Records from a dataset
==============================
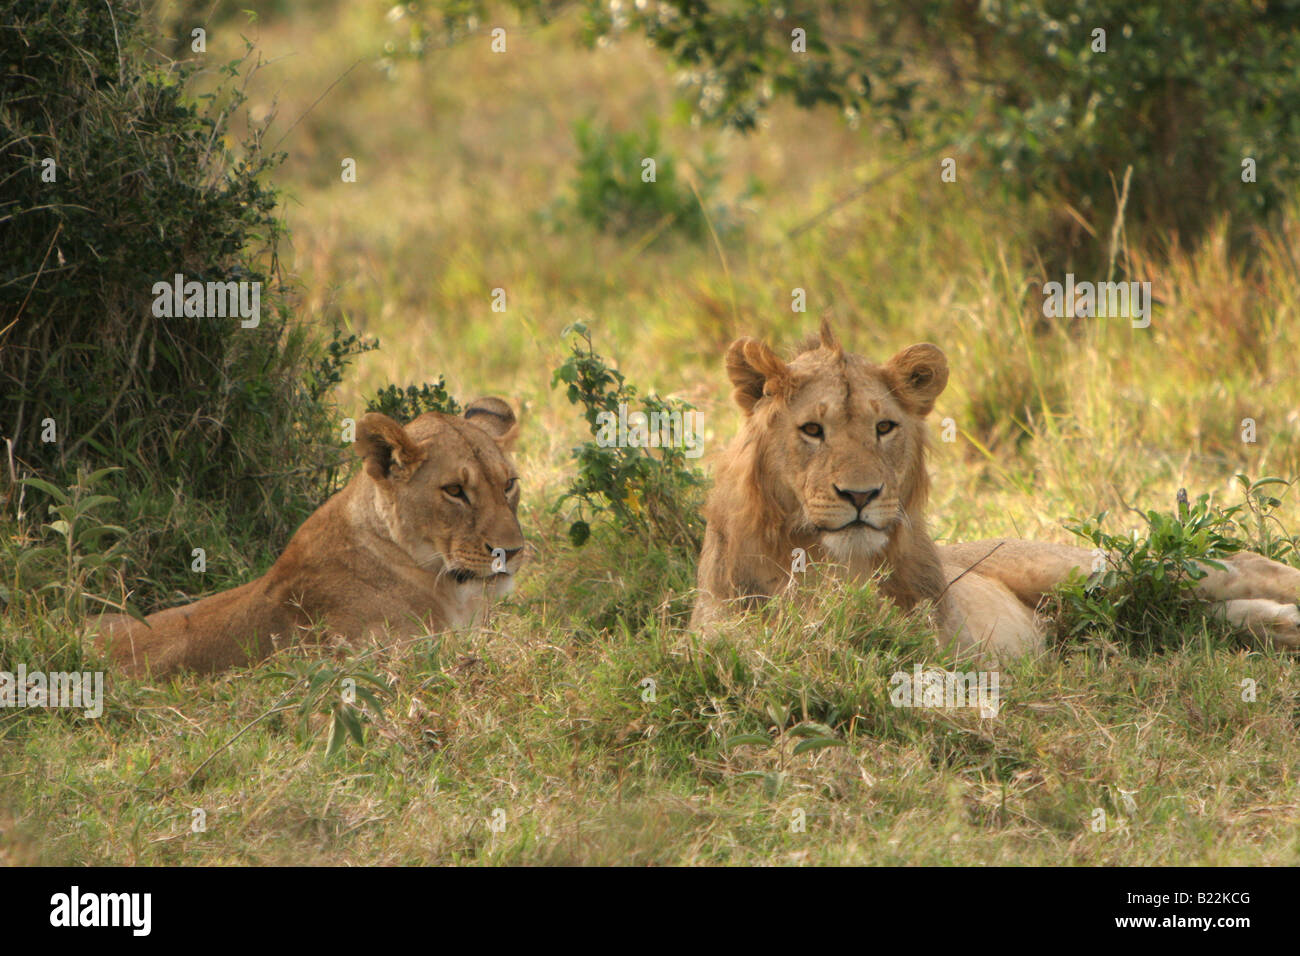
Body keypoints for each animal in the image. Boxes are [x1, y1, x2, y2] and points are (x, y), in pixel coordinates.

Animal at [692, 322, 1300, 660]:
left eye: (884, 427)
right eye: (812, 430)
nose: (861, 495)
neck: (837, 565)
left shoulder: (934, 639)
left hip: (1080, 571)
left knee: (1223, 566)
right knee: (1177, 613)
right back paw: (1279, 628)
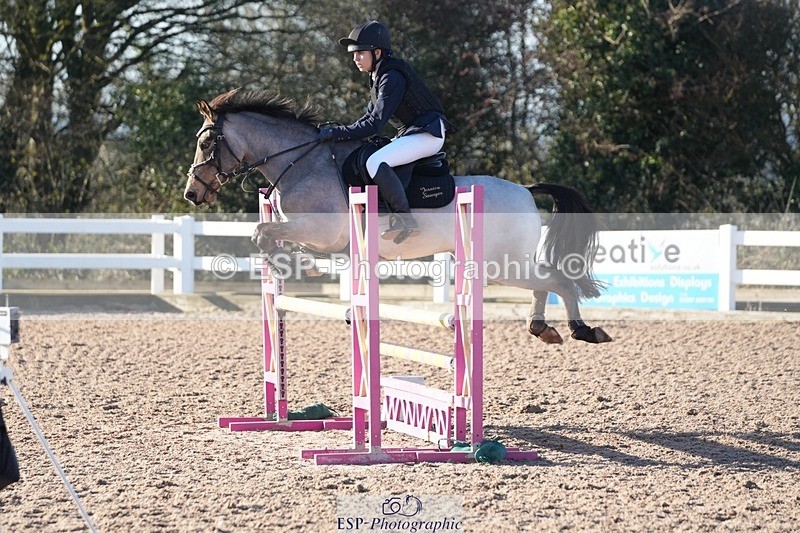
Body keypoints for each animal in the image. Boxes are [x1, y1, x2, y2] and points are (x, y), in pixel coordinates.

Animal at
==============================
- [Work task]:
Pictures aside, return all the entries above exactly.

- [Task result]:
Body keypoints for each animal in the image. Boxes are [x1, y1, x2, y2] and points are (x, y), in pixel coordinates.

Animal at [692, 322, 1300, 660]:
left eye: (884, 427)
right eye: (812, 430)
nose: (861, 495)
neck: (837, 565)
left shoulder: (934, 639)
left hip: (1080, 571)
left knee: (1223, 566)
right knee: (1177, 613)
right back paw: (1279, 628)
Body keypoints for each animal in the image. Boxes are [x1, y1, x2, y2] and points are (x, y), in pixel coordinates.

Animal at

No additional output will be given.